-- RAW DATA follows --

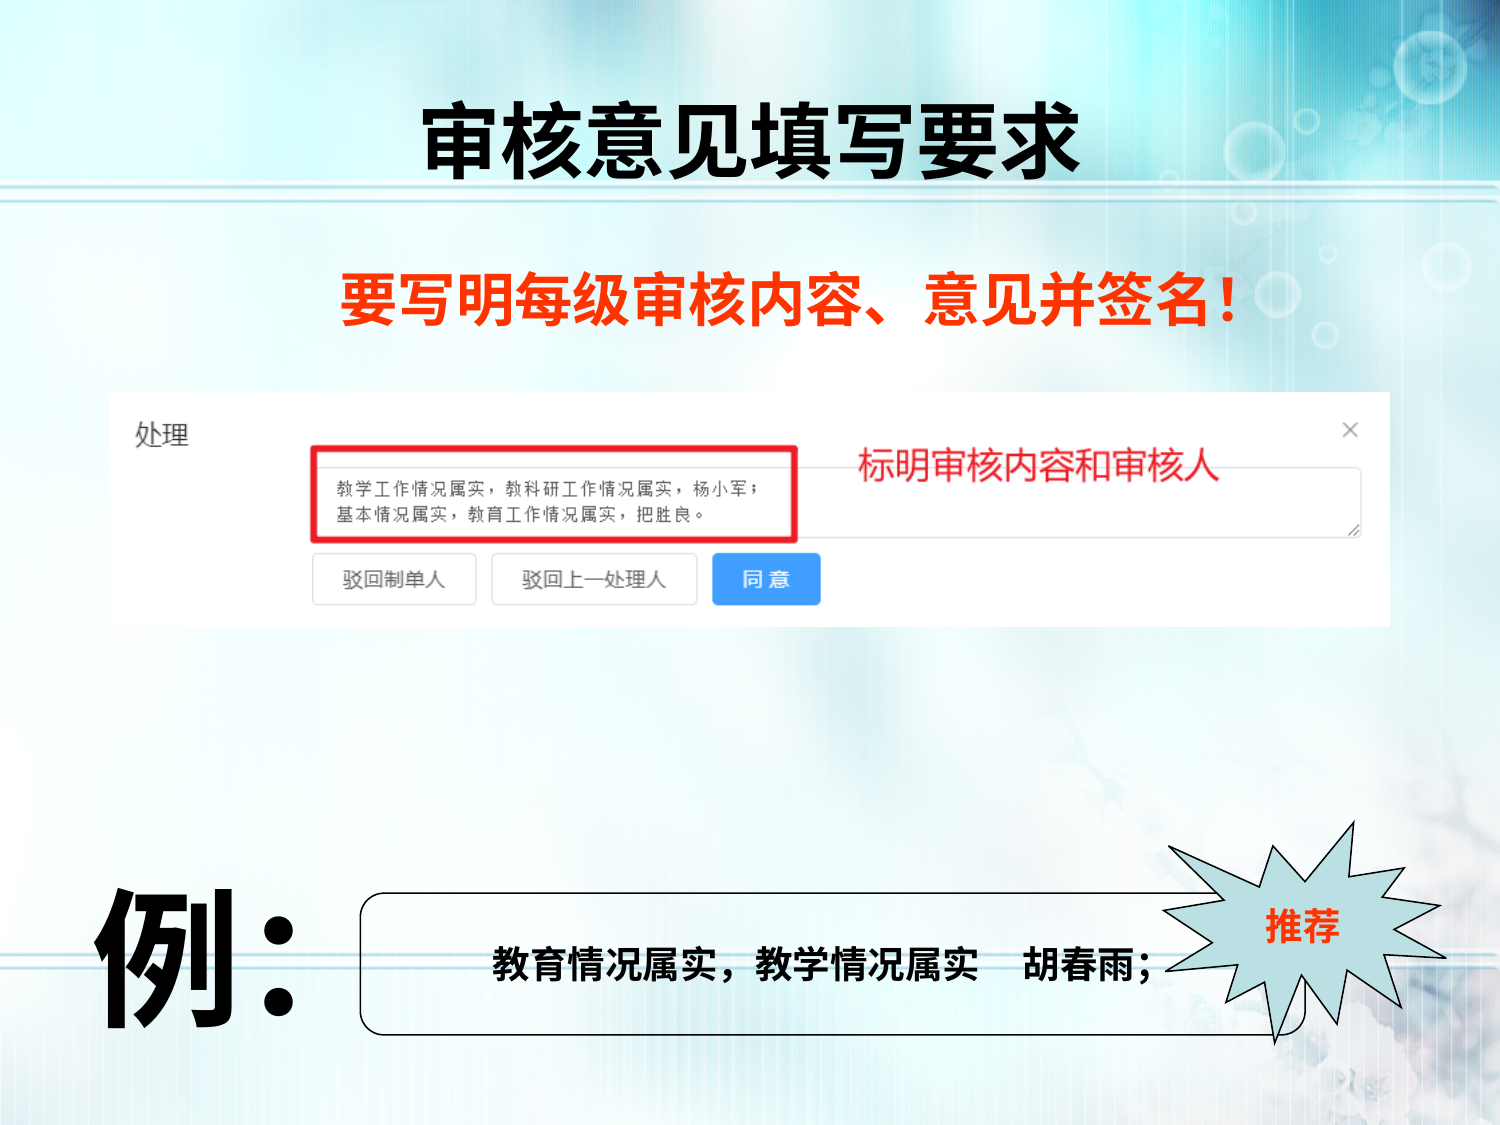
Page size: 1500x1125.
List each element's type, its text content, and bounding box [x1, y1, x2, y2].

text_box 教育情况属实，教学情况属实 胡春雨； [360, 893, 1273, 1035]
text_box 例： [76, 857, 337, 1053]
picture [0, 0, 1500, 1125]
text_box 要写明每级审核内容、意见并签名！ [324, 255, 1282, 341]
text_box 教育情况属实，教学情况属实 胡春雨； [1279, 977, 1306, 1035]
title 审核意见填写要求 [75, 45, 1425, 233]
text_box 推荐 [1163, 822, 1447, 1044]
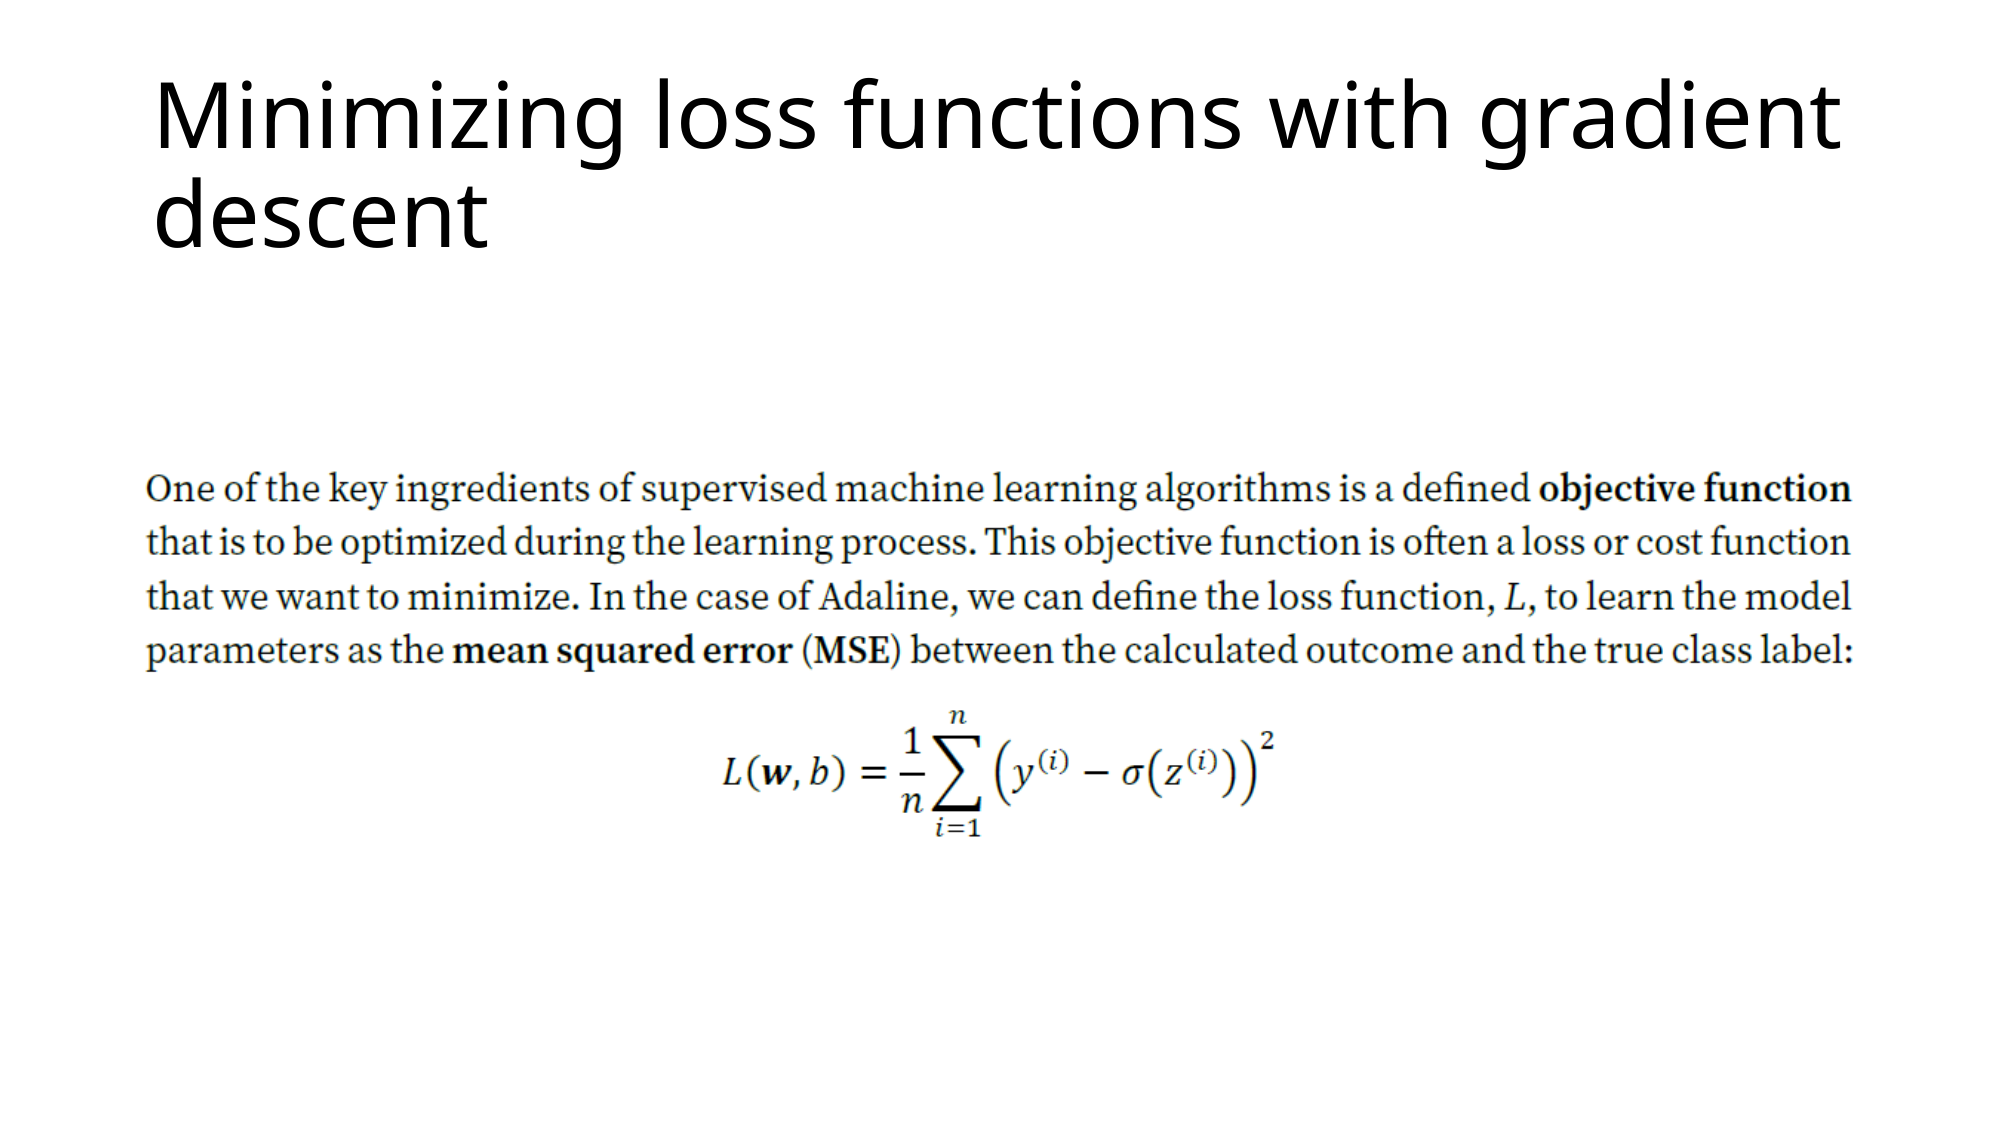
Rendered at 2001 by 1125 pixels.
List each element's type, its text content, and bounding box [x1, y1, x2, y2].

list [137, 457, 1863, 856]
title Minimizing loss functions with gradient descent [137, 59, 1863, 278]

-- RAW DATA concluded --

DESCRIPTION OF THE TASK: A word-for-word transcription of the listing is needed, minus its images.

TASK RESPONSE:
Page size: 1500x1125.
List each element's type, its text content, and bounding box [x1, y1, x2, y2].

text_box 教育情况属实，教学情况属实 胡春雨； [360, 893, 1273, 1035]
text_box 例： [76, 857, 337, 1053]
picture [0, 0, 1500, 1125]
text_box 要写明每级审核内容、意见并签名！ [324, 255, 1282, 341]
text_box 教育情况属实，教学情况属实 胡春雨； [1279, 977, 1306, 1035]
title 审核意见填写要求 [75, 45, 1425, 233]
text_box 推荐 [1163, 822, 1447, 1044]
Rendered at 2001 by 1125 pixels.
List each element's type, its text content, and bounding box [x1, y1, x2, y2].

list [137, 457, 1863, 856]
title Minimizing loss functions with gradient descent [137, 59, 1863, 278]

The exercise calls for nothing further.